Tytuł recenzji: Piekło bez rozrachunku

Małgorzata Rejmer jak nikt z dzisiejszych reportażystów potrafi opisywać i niuansować oblicza ludzkiego zniewolenia. Pięć długich lat czekałem na coś, co potwierdzi wielkość – lub jej zaprzeczy – książki „Bukareszt. Kurz i krew”, którą uznałem za wydarzenie literackie 2013 roku. Wiedziałem, że w opowieści o Albanii autorka skupi się na podobnych procesach dziejowych i mechanizmach funkcjonowania społeczeństwa niszczonego przez reżim. I bardzo się bałem pewnej wtórności, bo przecież jak jeszcze w wyjątkowy sposób można opisać relacje tyrana i obywateli państwa pozbawionego pragnień i marzeń? Moje obawy zniknęły już po lekturze kilku rozdziałów „Błota słodszego niż miód”. Znajoma fraza, podobny sposób obrazowania metaforycznego. Inny punkt wyjścia, bo tym razem opowieść o komunistycznym piekle osadzona jest w rozprawie głównie o prowincji – Tirana w zasadzie nie funkcjonuje w tym reportażu obrazującym Albanię taką, jakiej nikt przez lata nie mógł dostrzec.

To kolejna wielka rzecz Małgorzaty Rejmer. Stworzony z szacunku, empatii i dużej ciekawości reportaż o stanie umysłu Albańczyków na długo po tym, gdy upadł reżim Envera Hoxhy i gdy można było wreszcie zdefiniować, a także poczuć wolność. Jeden z bohaterów tej książki mówi do autorki, że nie uda jej się sportretować albańskiego komunizmu. Czy tak jest w istocie? Przecież Rejmer dysponuje tylko nieodległą historią – nie sięga wstecz tak bardzo jak w przypadku portretowania Rumunii. Wieloma niewiadomymi, które uzupełniają opowieści jej rozmówców. Specyficznym murem milczenia, za którym skrywają się Albańczycy pamiętający wiele i zbyt dokładnie. Nie będzie to przecież historia młodego pokolenia kraju, który chce aspirować do bycia w nowoczesny sposób europejskim. Rejmer dyskretnie sygnalizuje tylko, czym Albania jest dzisiaj. Zanurza się przede wszystkim w nurt opowieści z czasów reżimu. Oddaje swym rozmówcom tę książkę w całości. Sugeruje, czym naprawdę był albański dyktat Hoxhy, i daje do zrozumienia, że nigdy tak naprawdę nie dokonano z nim rozrachunku.
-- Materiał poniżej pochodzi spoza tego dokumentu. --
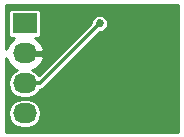
<source format=gbl>
%TF.GenerationSoftware,KiCad,Pcbnew,4.0.2-stable*%
%TF.CreationDate,2016-04-01T20:16:44-04:00*%
%TF.ProjectId,MS56110 Breakout,4D53353631313020427265616B6F7574,rev?*%
%TF.FileFunction,Copper,L2,Bot,Signal*%
%FSLAX46Y46*%
G04 Gerber Fmt 4.6, Leading zero omitted, Abs format (unit mm)*
G04 Created by KiCad (PCBNEW 4.0.2-stable) date 4/1/2016 8:16:44 PM*
%MOMM*%
G01*
G04 APERTURE LIST*
%ADD10C,0.127000*%
%ADD11R,2.032000X1.727200*%
%ADD12O,2.032000X1.727200*%
%ADD13C,0.685800*%
%ADD14C,0.300000*%
%ADD15C,0.254000*%
G04 APERTURE END LIST*
D10*
D11*
X135890000Y-104140000D03*
D12*
X135890000Y-106680000D03*
X135890000Y-109220000D03*
X135890000Y-111760000D03*
D13*
X142240000Y-104140000D03*
D14*
X135890000Y-109220000D02*
X137160000Y-109220000D01*
X137160000Y-109220000D02*
X142240000Y-104140000D01*
D15*
G36*
X148907500Y-113347500D02*
X134302500Y-113347500D01*
X134302500Y-111760000D01*
X134465631Y-111760000D01*
X134560371Y-112236288D01*
X134830166Y-112640065D01*
X135233943Y-112909860D01*
X135710231Y-113004600D01*
X136069769Y-113004600D01*
X136546057Y-112909860D01*
X136949834Y-112640065D01*
X137219629Y-112236288D01*
X137314369Y-111760000D01*
X137219629Y-111283712D01*
X136949834Y-110879935D01*
X136546057Y-110610140D01*
X136069769Y-110515400D01*
X135710231Y-110515400D01*
X135233943Y-110610140D01*
X134830166Y-110879935D01*
X134560371Y-111283712D01*
X134465631Y-111760000D01*
X134302500Y-111760000D01*
X134302500Y-107090516D01*
X134539268Y-107582036D01*
X134975680Y-107971954D01*
X135248243Y-108067296D01*
X135233943Y-108070140D01*
X134830166Y-108339935D01*
X134560371Y-108743712D01*
X134465631Y-109220000D01*
X134560371Y-109696288D01*
X134830166Y-110100065D01*
X135233943Y-110369860D01*
X135710231Y-110464600D01*
X136069769Y-110464600D01*
X136546057Y-110369860D01*
X136949834Y-110100065D01*
X137186608Y-109745707D01*
X137363205Y-109710580D01*
X137535474Y-109595474D01*
X142267024Y-104863924D01*
X142383361Y-104864025D01*
X142649521Y-104754050D01*
X142853335Y-104550592D01*
X142963774Y-104284624D01*
X142964025Y-103996639D01*
X142854050Y-103730479D01*
X142650592Y-103526665D01*
X142384624Y-103416226D01*
X142096639Y-103415975D01*
X141830479Y-103525950D01*
X141626665Y-103729408D01*
X141516226Y-103995376D01*
X141516124Y-104112928D01*
X137085732Y-108543320D01*
X136949834Y-108339935D01*
X136546057Y-108070140D01*
X136531757Y-108067296D01*
X136804320Y-107971954D01*
X137240732Y-107582036D01*
X137494709Y-107054791D01*
X137497358Y-107039026D01*
X137376217Y-106807000D01*
X136017000Y-106807000D01*
X136017000Y-106827000D01*
X135763000Y-106827000D01*
X135763000Y-106807000D01*
X135743000Y-106807000D01*
X135743000Y-106553000D01*
X135763000Y-106553000D01*
X135763000Y-106533000D01*
X136017000Y-106533000D01*
X136017000Y-106553000D01*
X137376217Y-106553000D01*
X137497358Y-106320974D01*
X137494709Y-106305209D01*
X137240732Y-105777964D01*
X136808817Y-105392064D01*
X136906000Y-105392064D01*
X137047190Y-105365497D01*
X137176865Y-105282054D01*
X137263859Y-105154734D01*
X137294464Y-105003600D01*
X137294464Y-103276400D01*
X137267897Y-103135210D01*
X137184454Y-103005535D01*
X137057134Y-102918541D01*
X136906000Y-102887936D01*
X134874000Y-102887936D01*
X134732810Y-102914503D01*
X134603135Y-102997946D01*
X134516141Y-103125266D01*
X134485536Y-103276400D01*
X134485536Y-105003600D01*
X134512103Y-105144790D01*
X134595546Y-105274465D01*
X134722866Y-105361459D01*
X134874000Y-105392064D01*
X134971183Y-105392064D01*
X134539268Y-105777964D01*
X134302500Y-106269484D01*
X134302500Y-102552500D01*
X148907500Y-102552500D01*
X148907500Y-113347500D01*
X148907500Y-113347500D01*
G37*
X148907500Y-113347500D02*
X134302500Y-113347500D01*
X134302500Y-111760000D01*
X134465631Y-111760000D01*
X134560371Y-112236288D01*
X134830166Y-112640065D01*
X135233943Y-112909860D01*
X135710231Y-113004600D01*
X136069769Y-113004600D01*
X136546057Y-112909860D01*
X136949834Y-112640065D01*
X137219629Y-112236288D01*
X137314369Y-111760000D01*
X137219629Y-111283712D01*
X136949834Y-110879935D01*
X136546057Y-110610140D01*
X136069769Y-110515400D01*
X135710231Y-110515400D01*
X135233943Y-110610140D01*
X134830166Y-110879935D01*
X134560371Y-111283712D01*
X134465631Y-111760000D01*
X134302500Y-111760000D01*
X134302500Y-107090516D01*
X134539268Y-107582036D01*
X134975680Y-107971954D01*
X135248243Y-108067296D01*
X135233943Y-108070140D01*
X134830166Y-108339935D01*
X134560371Y-108743712D01*
X134465631Y-109220000D01*
X134560371Y-109696288D01*
X134830166Y-110100065D01*
X135233943Y-110369860D01*
X135710231Y-110464600D01*
X136069769Y-110464600D01*
X136546057Y-110369860D01*
X136949834Y-110100065D01*
X137186608Y-109745707D01*
X137363205Y-109710580D01*
X137535474Y-109595474D01*
X142267024Y-104863924D01*
X142383361Y-104864025D01*
X142649521Y-104754050D01*
X142853335Y-104550592D01*
X142963774Y-104284624D01*
X142964025Y-103996639D01*
X142854050Y-103730479D01*
X142650592Y-103526665D01*
X142384624Y-103416226D01*
X142096639Y-103415975D01*
X141830479Y-103525950D01*
X141626665Y-103729408D01*
X141516226Y-103995376D01*
X141516124Y-104112928D01*
X137085732Y-108543320D01*
X136949834Y-108339935D01*
X136546057Y-108070140D01*
X136531757Y-108067296D01*
X136804320Y-107971954D01*
X137240732Y-107582036D01*
X137494709Y-107054791D01*
X137497358Y-107039026D01*
X137376217Y-106807000D01*
X136017000Y-106807000D01*
X136017000Y-106827000D01*
X135763000Y-106827000D01*
X135763000Y-106807000D01*
X135743000Y-106807000D01*
X135743000Y-106553000D01*
X135763000Y-106553000D01*
X135763000Y-106533000D01*
X136017000Y-106533000D01*
X136017000Y-106553000D01*
X137376217Y-106553000D01*
X137497358Y-106320974D01*
X137494709Y-106305209D01*
X137240732Y-105777964D01*
X136808817Y-105392064D01*
X136906000Y-105392064D01*
X137047190Y-105365497D01*
X137176865Y-105282054D01*
X137263859Y-105154734D01*
X137294464Y-105003600D01*
X137294464Y-103276400D01*
X137267897Y-103135210D01*
X137184454Y-103005535D01*
X137057134Y-102918541D01*
X136906000Y-102887936D01*
X134874000Y-102887936D01*
X134732810Y-102914503D01*
X134603135Y-102997946D01*
X134516141Y-103125266D01*
X134485536Y-103276400D01*
X134485536Y-105003600D01*
X134512103Y-105144790D01*
X134595546Y-105274465D01*
X134722866Y-105361459D01*
X134874000Y-105392064D01*
X134971183Y-105392064D01*
X134539268Y-105777964D01*
X134302500Y-106269484D01*
X134302500Y-102552500D01*
X148907500Y-102552500D01*
X148907500Y-113347500D01*
M02*

</source>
Obecność dyktatora, który odszedł w 1985 roku, jest świetnie opisana poprzez jedno wspomnienie, gdzie pojawia się ramka ze zdjęciem najbliższych… a pod nim skryty jest wizerunek Hoxhy, kiedyś obowiązkowo eksponowany w domach. Jego ślad to nie tylko niepokojąca obecność fotografii, która skryła się pod inną. To także sposób myślenia narzucony Albańczykom. Ludziom latami żyjącym w specyficznej formie więzienia. Jego metafora funkcjonuje tu bardzo szeroko, bo zaglądamy do zwyczajnych więzień i dowiadujemy się o formach opresji, które były w nich stosowane, ale widzimy też silne oddziaływanie drutu kolczastego, który spinał granice i nie pozwalał Albańczykowi skonfrontować niczego, co miało miejsce w jego kraju, z tym, jak żyje i funkcjonuje reszta świata. Choćby ta najbliższa, tuż za granicą. Nie było innej rzeczywistości niż świat priorytetów Envera Hohxy. Odnieść można wrażenie, że nie ma jej do tej pory dla tych, którzy starają się odważnie opowiadać o przeszłości, ale i wspominają swych bliskich nadal szepczących, nadal niepewnych tego, że można wyrazić siebie, swoje emocje, przemyślenia i oczekiwania.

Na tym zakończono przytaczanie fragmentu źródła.